Quantum holography in a graphene flake with an irregular boundary

TL;DR

This paper demonstrates that disordered mesoscopic graphene flakes under strong magnetic fields can exhibit a quantum phase analogous to a holographic dual of an extremal black hole, characterized by maximal chaos and non-Fermi liquid behavior.

Contribution

It introduces a novel quantum phase in disordered graphene flakes modeled by holographic duality, linking condensed matter physics with black hole physics.

Findings

Identification of a holographic quantum phase in graphene

Characterization as a maximally chaotic non-Fermi liquid

Connection to Sachdev-Ye-Kitaev model properties

Abstract

Electrons in clean macroscopic samples of graphene exhibit an astonishing variety of quantum phases when strong perpendicular magnetic field is applied. These include integer and fractional quantum Hall states as well as symmetry broken phases and quantum Hall ferromagnetism.
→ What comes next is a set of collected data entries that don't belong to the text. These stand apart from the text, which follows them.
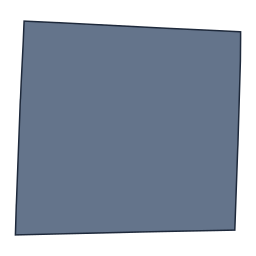 outline of Randolph, North Carolina, United States of America
{"feature_id": "52423323B72128668432216", "entity_name": "Randolph", "entity_type": "district", "adm_level": 2, "iso_a3": "USA", "parent_name": "United States of America", "parent_adm1": "North Carolina", "projection": "robinson", "projection_center": [-79.833, 35.713], "detail": "fine", "context": "isolated", "style": "filled", "palette": "slate", "viewbox_px": 256, "rotation_deg": 0, "n_neighbors": 0, "source": "geoboundaries", "source_scale": "gbopen_adm2", "svg_char_len": 435}
<svg xmlns="http://www.w3.org/2000/svg" viewBox="0 0 256 256"><path d="M24.1,21.1L23.3,40.1L23.3,40.7L21.2,82.4L20.5,98.5L20.4,99.2L20.1,105.3L20.1,106.0L16.4,203.4L16.3,204.7L15.4,234.9L143.7,231.9L162.4,231.5L234.8,230.1L237.7,148.7L237.9,144.8L240.4,61.0L240.6,38.4L240.6,36.7L240.6,31.8L216.5,30.6L216.4,30.6L167.1,28.3L145.7,27.2L60.8,22.8L59.5,22.7L56.1,22.6L24.1,21.1Z" fill="#64748b" stroke="#1e293b" stroke-width="1.5"/></svg>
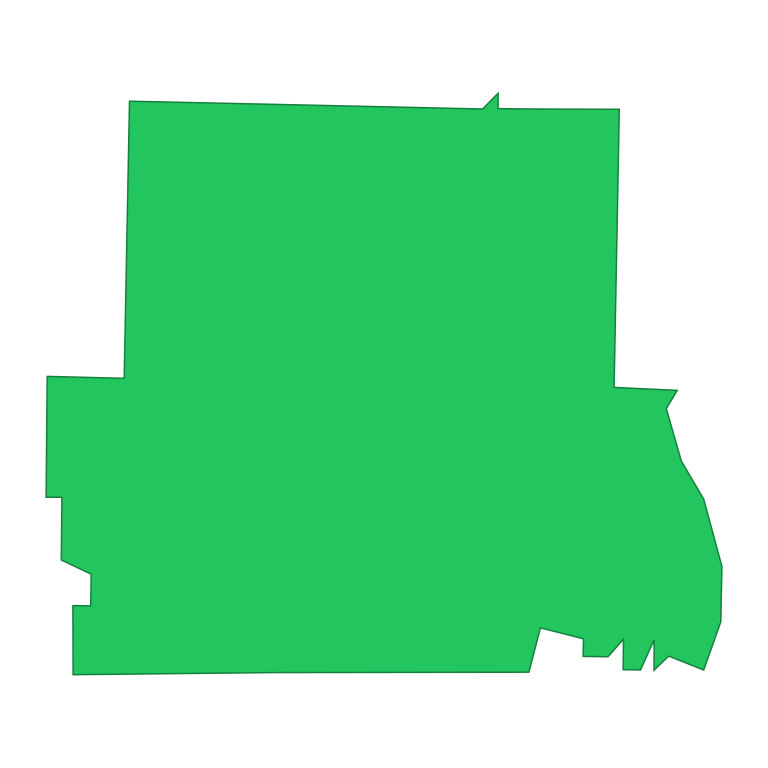 outline of Randolph, Georgia, United States of America
{"feature_id": "52423323B38582621445702", "entity_name": "Randolph", "entity_type": "district", "adm_level": 2, "iso_a3": "USA", "parent_name": "United States of America", "parent_adm1": "Georgia", "projection": "mercator", "projection_center": [-84.71, 31.774], "detail": "fine", "context": "isolated", "style": "filled", "palette": "green", "viewbox_px": 768, "rotation_deg": 0, "n_neighbors": 0, "source": "geoboundaries", "source_scale": "gbopen_adm2", "svg_char_len": 554}
<svg xmlns="http://www.w3.org/2000/svg" viewBox="0 0 768 768"><path d="M47.2,376.4L46.1,497.3L61.9,497.2L61.3,560.0L91.2,574.2L90.7,605.9L72.9,605.6L73.1,674.7L271.7,672.6L528.9,672.2L540.4,627.9L583.5,638.8L583.1,656.4L607.9,656.8L623.5,639.2L623.1,669.7L640.5,670.0L654.1,639.9L654.0,670.2L668.7,656.1L703.7,670.0L720.8,621.8L721.9,566.4L703.7,499.1L681.3,461.0L666.3,408.6L677.2,390.4L614.1,387.4L619.3,109.3L530.0,109.0L498.1,108.6L498.1,93.3L482.6,109.0L129.5,101.2L124.2,378.3L47.2,376.4Z" fill="#22c55e" stroke="#15803d" stroke-width="1.5"/></svg>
Here we show that mesoscopic graphene flakes in the regime of strong disorder and magnetic field can exhibit another remarkable quantum phase described by holographic duality to an extremal black hole in two dimensional anti-de Sitter space. This phase of matter can be characterized as a maximally chaotic non-Fermi liquid since it is described by a complex fermion version of the Sachdev-Ye-Kitaev model known to possess these remarkable properties.